During the last 10 years, data has been collected on more than 700 patients with chronic neutropenia. These data indicate that patients who have severe congenital neutropenia have an increased risk (around 9%) of developing leukaemia compared to healthy individuals. Therefore, it is strongly recommended that all patients with congenital neutropenia have a bone marrow examination and cytogenetic analysis on a yearly basis. BMT may be considered if the cytogenetics in the bone marrow shows any specific abnormalities.

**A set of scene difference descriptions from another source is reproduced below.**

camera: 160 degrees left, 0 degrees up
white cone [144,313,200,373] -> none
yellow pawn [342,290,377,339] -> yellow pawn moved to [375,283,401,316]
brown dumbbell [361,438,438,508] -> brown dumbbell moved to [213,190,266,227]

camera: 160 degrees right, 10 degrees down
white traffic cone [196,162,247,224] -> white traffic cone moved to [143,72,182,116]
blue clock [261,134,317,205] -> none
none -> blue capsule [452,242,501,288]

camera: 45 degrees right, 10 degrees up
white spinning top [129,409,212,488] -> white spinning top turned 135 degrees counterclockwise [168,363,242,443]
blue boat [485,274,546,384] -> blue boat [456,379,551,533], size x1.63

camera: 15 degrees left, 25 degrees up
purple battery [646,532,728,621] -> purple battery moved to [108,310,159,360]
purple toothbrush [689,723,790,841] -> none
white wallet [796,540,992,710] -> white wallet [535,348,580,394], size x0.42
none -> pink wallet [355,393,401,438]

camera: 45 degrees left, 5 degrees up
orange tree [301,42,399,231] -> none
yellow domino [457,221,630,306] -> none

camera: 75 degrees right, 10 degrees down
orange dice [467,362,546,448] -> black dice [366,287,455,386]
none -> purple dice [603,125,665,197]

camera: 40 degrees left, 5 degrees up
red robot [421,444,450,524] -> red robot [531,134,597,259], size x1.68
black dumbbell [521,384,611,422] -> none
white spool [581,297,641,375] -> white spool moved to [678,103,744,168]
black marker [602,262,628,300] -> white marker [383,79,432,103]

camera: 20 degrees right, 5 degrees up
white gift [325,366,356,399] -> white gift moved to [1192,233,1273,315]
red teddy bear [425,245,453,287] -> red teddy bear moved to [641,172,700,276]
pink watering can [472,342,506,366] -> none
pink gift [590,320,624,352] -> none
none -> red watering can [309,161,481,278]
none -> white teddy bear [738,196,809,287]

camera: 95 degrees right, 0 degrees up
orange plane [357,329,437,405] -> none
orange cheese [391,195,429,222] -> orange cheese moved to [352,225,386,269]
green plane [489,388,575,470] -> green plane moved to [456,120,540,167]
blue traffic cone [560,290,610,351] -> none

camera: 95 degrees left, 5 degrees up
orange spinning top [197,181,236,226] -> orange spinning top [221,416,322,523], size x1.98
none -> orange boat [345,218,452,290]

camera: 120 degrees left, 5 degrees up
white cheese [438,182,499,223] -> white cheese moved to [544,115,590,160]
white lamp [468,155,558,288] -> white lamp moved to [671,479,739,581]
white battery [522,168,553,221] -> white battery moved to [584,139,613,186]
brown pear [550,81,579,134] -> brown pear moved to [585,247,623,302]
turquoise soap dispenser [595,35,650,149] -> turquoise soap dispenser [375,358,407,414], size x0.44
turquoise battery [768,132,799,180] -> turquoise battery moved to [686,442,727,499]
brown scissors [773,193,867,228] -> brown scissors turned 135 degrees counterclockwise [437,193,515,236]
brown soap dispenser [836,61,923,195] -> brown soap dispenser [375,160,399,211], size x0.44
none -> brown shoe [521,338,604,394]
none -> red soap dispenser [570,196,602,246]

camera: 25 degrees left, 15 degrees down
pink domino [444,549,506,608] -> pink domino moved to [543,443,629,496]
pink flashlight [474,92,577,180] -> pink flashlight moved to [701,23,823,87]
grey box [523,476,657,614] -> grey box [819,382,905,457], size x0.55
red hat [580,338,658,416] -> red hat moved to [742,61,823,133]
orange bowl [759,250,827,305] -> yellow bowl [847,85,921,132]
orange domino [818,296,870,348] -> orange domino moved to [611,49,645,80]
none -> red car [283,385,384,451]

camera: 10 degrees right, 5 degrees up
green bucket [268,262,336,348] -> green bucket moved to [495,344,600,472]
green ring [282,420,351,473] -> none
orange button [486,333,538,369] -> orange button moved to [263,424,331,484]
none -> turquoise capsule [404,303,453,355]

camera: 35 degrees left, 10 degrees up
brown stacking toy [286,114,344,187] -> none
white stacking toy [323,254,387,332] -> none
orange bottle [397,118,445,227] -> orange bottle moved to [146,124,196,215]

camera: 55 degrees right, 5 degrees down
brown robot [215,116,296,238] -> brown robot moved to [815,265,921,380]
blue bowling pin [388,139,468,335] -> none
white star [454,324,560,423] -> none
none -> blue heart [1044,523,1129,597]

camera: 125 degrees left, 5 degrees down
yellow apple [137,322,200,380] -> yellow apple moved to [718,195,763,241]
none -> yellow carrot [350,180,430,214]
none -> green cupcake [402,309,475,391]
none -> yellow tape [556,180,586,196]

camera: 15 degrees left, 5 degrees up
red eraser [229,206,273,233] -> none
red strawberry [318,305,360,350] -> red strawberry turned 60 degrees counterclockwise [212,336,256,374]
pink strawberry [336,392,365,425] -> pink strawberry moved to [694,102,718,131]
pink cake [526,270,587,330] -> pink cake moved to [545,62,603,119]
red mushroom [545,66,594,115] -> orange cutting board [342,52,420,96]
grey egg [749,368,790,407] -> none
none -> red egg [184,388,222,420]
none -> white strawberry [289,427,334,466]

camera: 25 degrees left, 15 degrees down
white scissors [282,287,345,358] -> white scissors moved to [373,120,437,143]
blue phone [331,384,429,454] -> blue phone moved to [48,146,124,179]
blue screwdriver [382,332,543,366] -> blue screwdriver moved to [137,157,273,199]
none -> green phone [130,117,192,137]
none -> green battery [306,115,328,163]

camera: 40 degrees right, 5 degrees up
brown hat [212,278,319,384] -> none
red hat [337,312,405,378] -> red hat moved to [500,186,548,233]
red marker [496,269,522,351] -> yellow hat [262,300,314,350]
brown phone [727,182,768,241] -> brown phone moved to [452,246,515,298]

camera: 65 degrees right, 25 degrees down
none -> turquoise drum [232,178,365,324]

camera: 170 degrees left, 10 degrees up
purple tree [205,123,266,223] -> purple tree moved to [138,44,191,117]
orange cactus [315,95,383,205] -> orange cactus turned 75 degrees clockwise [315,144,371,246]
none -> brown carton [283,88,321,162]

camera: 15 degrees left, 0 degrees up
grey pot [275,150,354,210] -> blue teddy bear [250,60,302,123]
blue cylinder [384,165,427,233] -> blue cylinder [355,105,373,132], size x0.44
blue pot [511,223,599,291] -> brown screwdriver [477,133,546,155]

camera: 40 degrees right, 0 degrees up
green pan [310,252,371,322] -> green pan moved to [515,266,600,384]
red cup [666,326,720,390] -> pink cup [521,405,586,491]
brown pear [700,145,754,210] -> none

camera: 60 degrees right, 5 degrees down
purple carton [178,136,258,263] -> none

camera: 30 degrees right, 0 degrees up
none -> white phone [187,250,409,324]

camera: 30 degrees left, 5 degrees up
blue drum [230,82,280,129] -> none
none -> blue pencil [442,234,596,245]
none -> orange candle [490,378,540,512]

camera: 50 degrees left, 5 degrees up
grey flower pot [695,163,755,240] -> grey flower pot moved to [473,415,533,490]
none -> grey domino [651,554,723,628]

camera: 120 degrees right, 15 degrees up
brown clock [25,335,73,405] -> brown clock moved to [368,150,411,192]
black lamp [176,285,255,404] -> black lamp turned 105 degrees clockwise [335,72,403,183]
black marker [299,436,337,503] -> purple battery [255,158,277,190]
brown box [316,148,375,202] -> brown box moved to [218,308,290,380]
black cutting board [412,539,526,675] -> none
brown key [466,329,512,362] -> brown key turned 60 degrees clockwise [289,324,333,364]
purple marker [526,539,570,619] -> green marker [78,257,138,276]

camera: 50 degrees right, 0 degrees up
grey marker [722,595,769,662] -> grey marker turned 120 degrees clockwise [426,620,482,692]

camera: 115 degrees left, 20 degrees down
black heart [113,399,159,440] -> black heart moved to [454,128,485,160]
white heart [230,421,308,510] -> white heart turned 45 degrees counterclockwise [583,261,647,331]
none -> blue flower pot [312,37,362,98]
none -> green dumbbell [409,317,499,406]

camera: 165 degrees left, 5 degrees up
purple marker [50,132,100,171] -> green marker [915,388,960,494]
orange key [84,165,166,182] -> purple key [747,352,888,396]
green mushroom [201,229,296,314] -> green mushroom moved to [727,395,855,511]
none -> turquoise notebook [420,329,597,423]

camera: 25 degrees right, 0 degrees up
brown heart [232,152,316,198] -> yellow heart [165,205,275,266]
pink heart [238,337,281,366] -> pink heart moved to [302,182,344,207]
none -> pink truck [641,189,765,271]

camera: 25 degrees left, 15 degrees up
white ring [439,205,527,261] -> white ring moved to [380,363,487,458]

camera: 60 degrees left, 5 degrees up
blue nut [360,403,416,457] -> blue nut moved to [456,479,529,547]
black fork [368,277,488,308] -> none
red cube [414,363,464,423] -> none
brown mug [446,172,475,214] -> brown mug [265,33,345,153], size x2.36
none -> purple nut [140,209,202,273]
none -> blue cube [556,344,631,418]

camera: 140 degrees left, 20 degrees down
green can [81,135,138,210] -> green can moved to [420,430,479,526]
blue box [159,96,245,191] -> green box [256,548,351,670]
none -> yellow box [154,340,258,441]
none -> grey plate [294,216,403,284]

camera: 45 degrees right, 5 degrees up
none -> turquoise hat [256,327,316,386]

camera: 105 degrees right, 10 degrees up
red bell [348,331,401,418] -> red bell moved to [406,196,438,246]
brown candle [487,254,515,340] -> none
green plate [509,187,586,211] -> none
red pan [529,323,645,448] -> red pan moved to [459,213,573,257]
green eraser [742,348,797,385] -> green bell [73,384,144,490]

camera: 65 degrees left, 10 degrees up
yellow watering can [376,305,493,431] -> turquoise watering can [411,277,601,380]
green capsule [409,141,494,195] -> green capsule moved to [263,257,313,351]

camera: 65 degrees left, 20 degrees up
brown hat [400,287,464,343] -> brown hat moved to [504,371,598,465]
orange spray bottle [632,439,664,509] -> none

Besides neutropenia, patients with congenital neutropenia may have a reduced bone density, which can lead to osteopenia or osteoporosis, thinning of the bones (usually seen in elderly women). Osteoporosis may even be seen in children with severe chronic neutropenia, but the reasons for this are not clear. The changes in the mineral content of the bone (amount of calcium) possibly represent an additional symptom of the underlying genetic defect. However, according to all information currently available, only very few patients will actually experience clinical problems, such as pain and/or fractures due to their osteoporosis. The exact cause of osteoporosis is not fully known, nor are the long-term implications fully understood. Therefore it is important to monitor the patient's bone density on a regular basis to ensure the safety and well being of the patient.